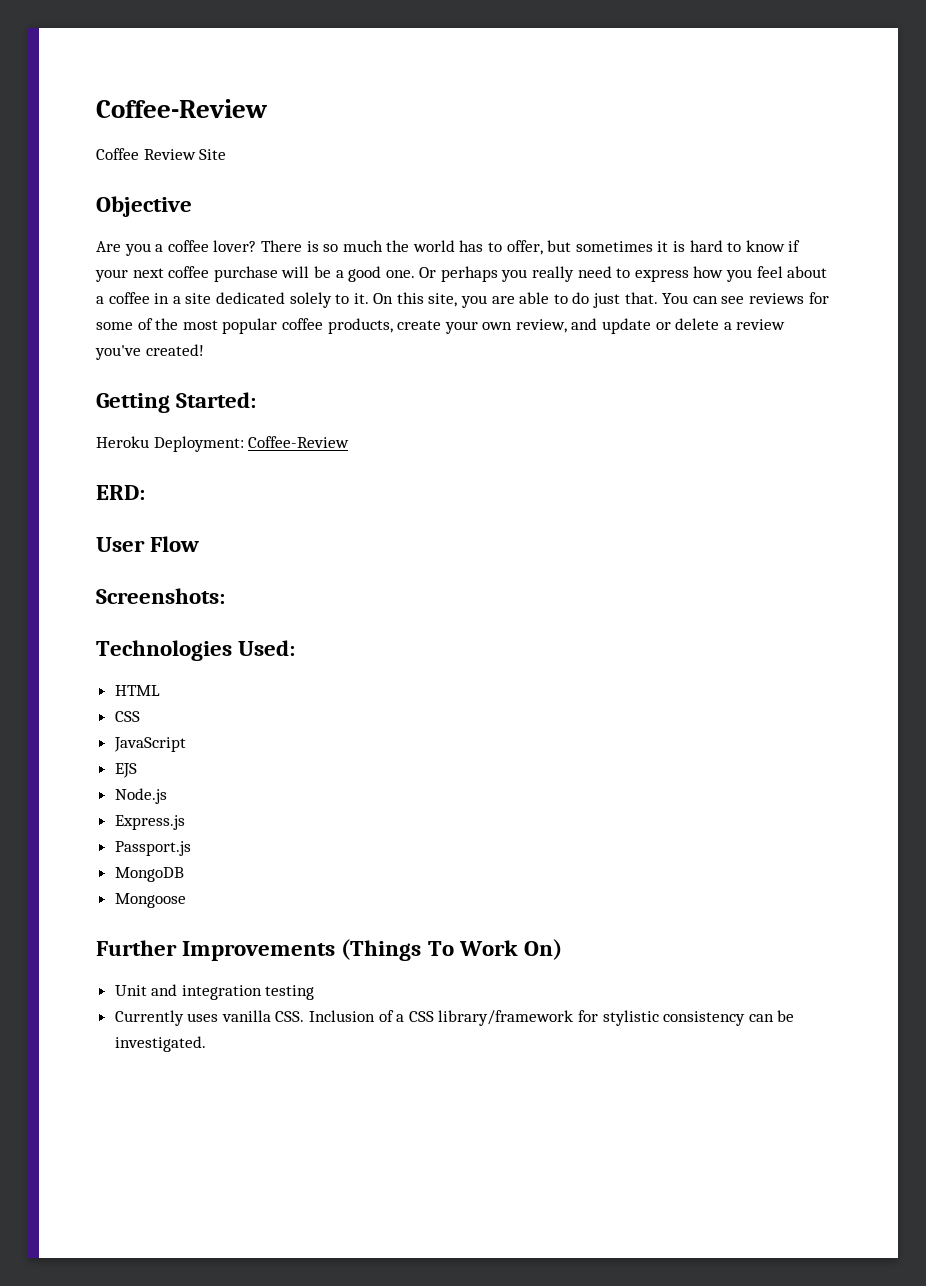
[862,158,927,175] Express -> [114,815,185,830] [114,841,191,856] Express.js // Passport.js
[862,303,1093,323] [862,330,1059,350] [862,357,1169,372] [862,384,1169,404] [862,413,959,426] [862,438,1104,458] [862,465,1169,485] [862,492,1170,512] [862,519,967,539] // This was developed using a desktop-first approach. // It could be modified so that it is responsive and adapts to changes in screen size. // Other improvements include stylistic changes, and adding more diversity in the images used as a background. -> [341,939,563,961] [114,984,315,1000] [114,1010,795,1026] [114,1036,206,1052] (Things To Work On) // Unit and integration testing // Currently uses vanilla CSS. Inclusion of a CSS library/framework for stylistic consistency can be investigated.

...

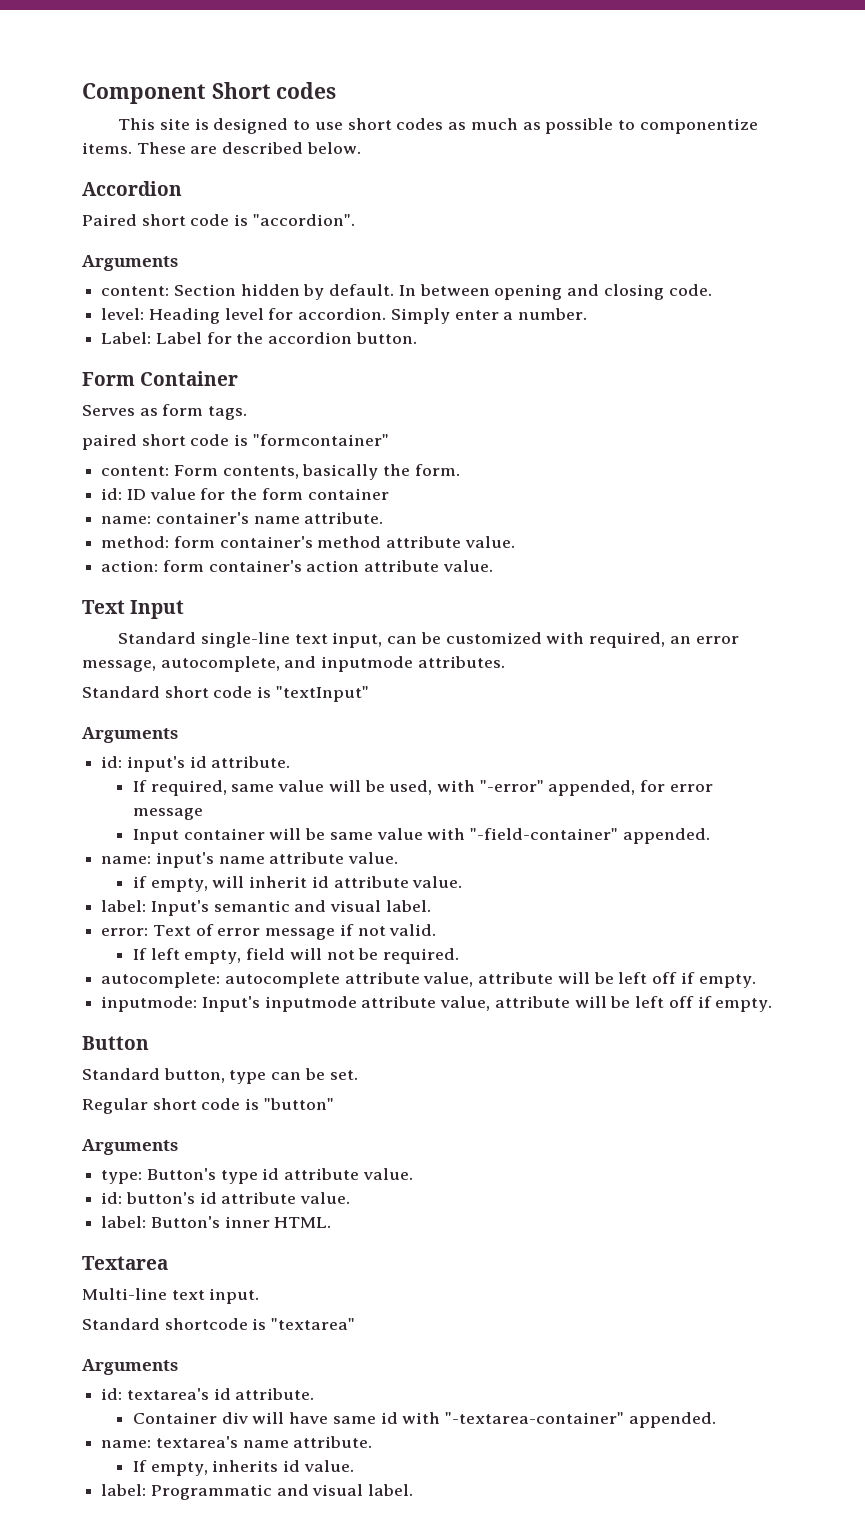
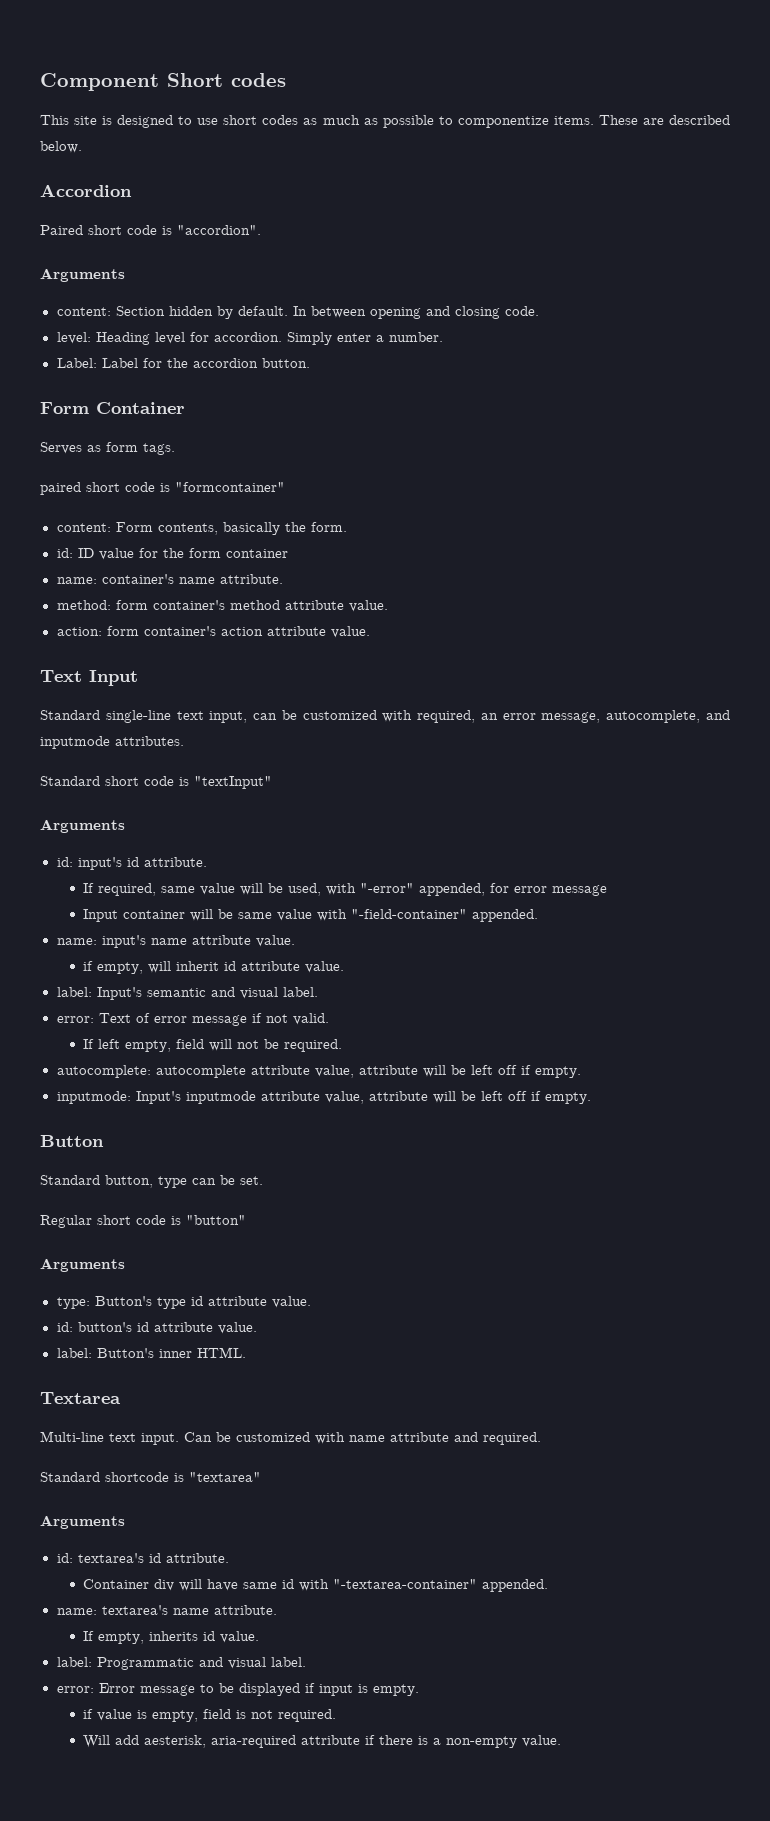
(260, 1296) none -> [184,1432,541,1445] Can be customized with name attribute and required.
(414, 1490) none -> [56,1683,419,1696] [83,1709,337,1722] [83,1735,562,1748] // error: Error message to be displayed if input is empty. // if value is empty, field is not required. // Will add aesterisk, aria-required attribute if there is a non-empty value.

==

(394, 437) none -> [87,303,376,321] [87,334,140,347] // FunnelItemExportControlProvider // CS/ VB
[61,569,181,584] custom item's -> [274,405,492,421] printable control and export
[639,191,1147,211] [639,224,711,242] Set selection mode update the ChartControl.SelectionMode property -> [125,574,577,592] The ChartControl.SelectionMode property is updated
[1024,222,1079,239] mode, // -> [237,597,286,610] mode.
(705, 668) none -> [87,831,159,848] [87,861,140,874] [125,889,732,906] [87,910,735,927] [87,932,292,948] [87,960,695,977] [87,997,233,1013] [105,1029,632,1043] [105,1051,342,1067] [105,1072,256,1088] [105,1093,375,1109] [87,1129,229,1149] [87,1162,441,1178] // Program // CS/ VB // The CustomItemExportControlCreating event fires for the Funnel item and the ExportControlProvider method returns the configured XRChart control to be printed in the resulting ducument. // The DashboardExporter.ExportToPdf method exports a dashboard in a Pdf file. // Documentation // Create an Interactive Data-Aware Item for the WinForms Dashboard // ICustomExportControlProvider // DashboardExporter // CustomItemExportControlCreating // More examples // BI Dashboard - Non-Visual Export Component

_TASK DIRECTIONS_
Look through the listing above. Pick out each line with "mode" and copy it.

_WORKED SOLUTION_
[639,191,1147,211] [639,224,711,242] Set selection mode update the ChartControl.SelectionMode property -> [125,574,577,592] The ChartControl.SelectionMode property is updated
[1024,222,1079,239] mode, // -> [237,597,286,610] mode.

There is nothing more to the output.